Anxiety is an emotional and physical response to a stressful situation. For example, right before an important presentation at work, you might notice that your breathing quickens, your heart starts to beat faster, your palms sweat, and you feel sick to your stomach. Some anxiety is normal, but when it?s continuous it can become overwhelming and damaging.
Anxiety symptoms are triggered by the body?s fight or flight mechanisms. In response to a stressful encounter or situation, the body releases chemicals such as cortisol, adrenaline, and noradrenaline. These chemicals prepare your various body systems to run away, or to stay and fight the challenge. Your heart rate and breathing speed up, sending oxygen to your brain (for planning) and muscles (for action).
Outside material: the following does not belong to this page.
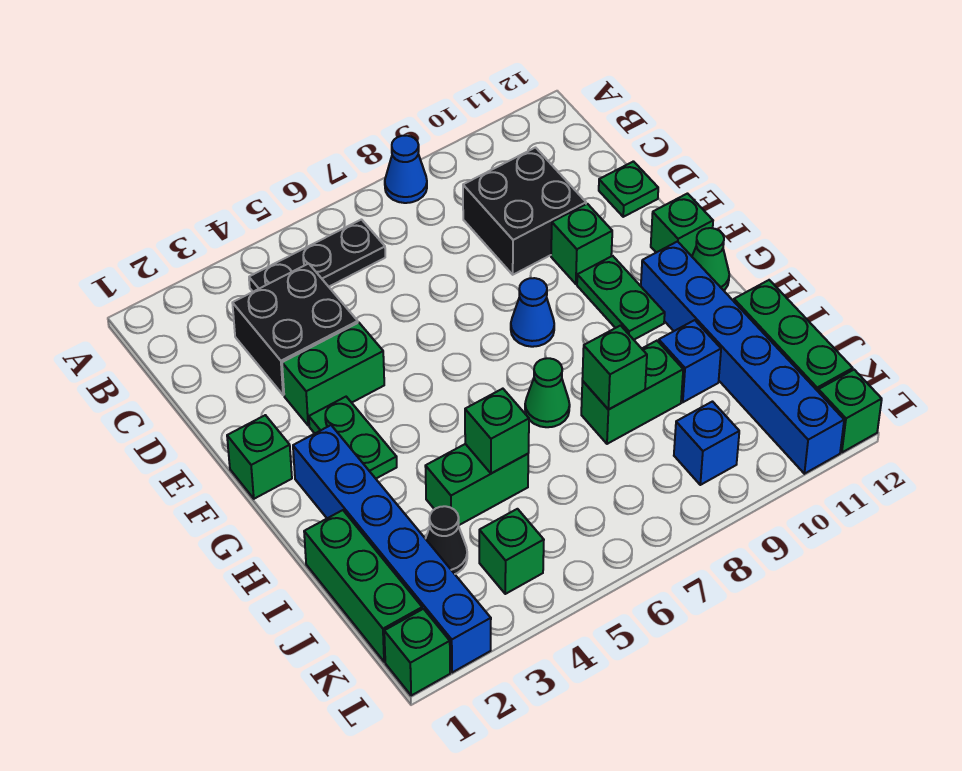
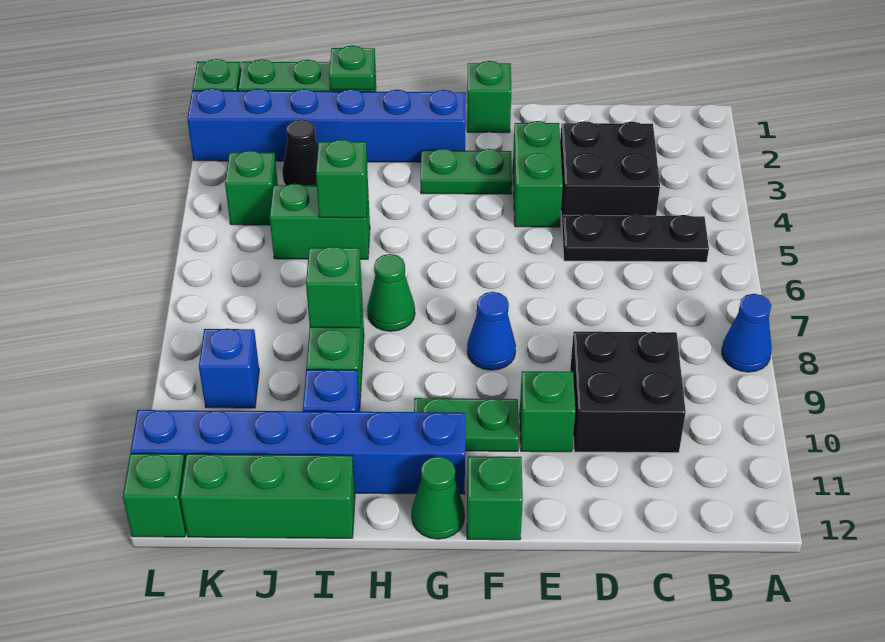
black 1x3 plate [249,220,385,292] -> black 1x3 plate turned to [562,214,709,262]
green 1x1 plate [599,161,658,217] -> green 1x1 plate moved to [329,46,375,90]
green 1x2 brick [425,444,528,526] -> green 1x2 brick turned to [270,184,370,259]

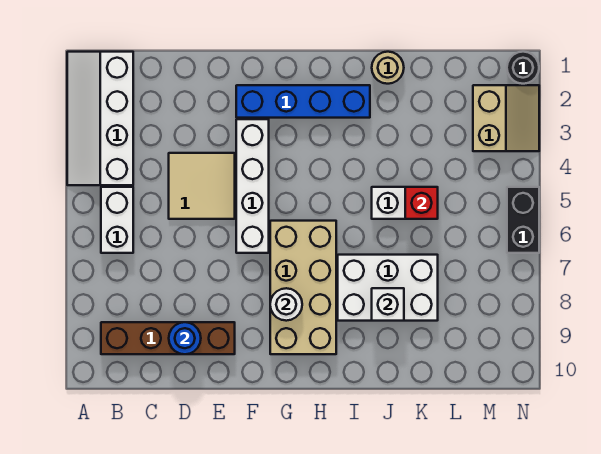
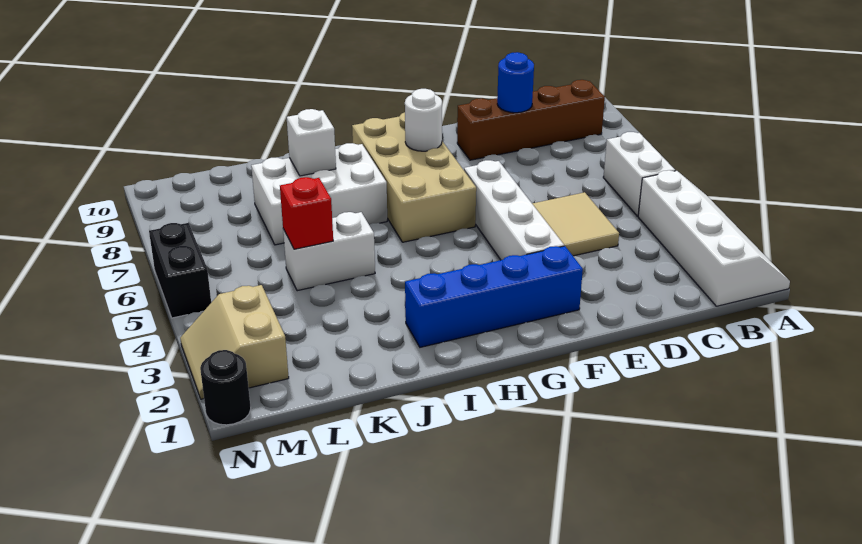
tan 1x1 round brick [372,52,404,84] -> none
The changes that occur in your body as a result of these chemicals produce anxiety symptoms such as a fast heartbeat, nausea, sweating, trembling, chest pain, hot skin, shortness of breath, tense muscles, and weakness in the legs or butterflies in the stomach. People with generalized anxiety disorder (GAD), a condition that causes persistent worry, have more continuous anxiety symptoms. These can include muscle aches, headaches, fatigue, shakiness, muscle tension, sweating, and a need to use the bathroom frequently. In people with panic disorder, anxiety symptoms come on suddenly, feel intense (racing heart, trouble breathing, dizziness, chest pain), and cause extreme worry.
When these anxiety symptoms strike day after day, they can become too much for your body to handle. Excess anxiety and stress can cause wear and tear on your heart and blood vessels, increasing your risk for high blood pressure, heart attack, or stroke. Continuously tense muscles can lead to headaches and back pain. Chronic stress and anxiety also contribute to body-wide inflammation, which increases the risk for conditions like heart disease, asthma, arthritis, and depression.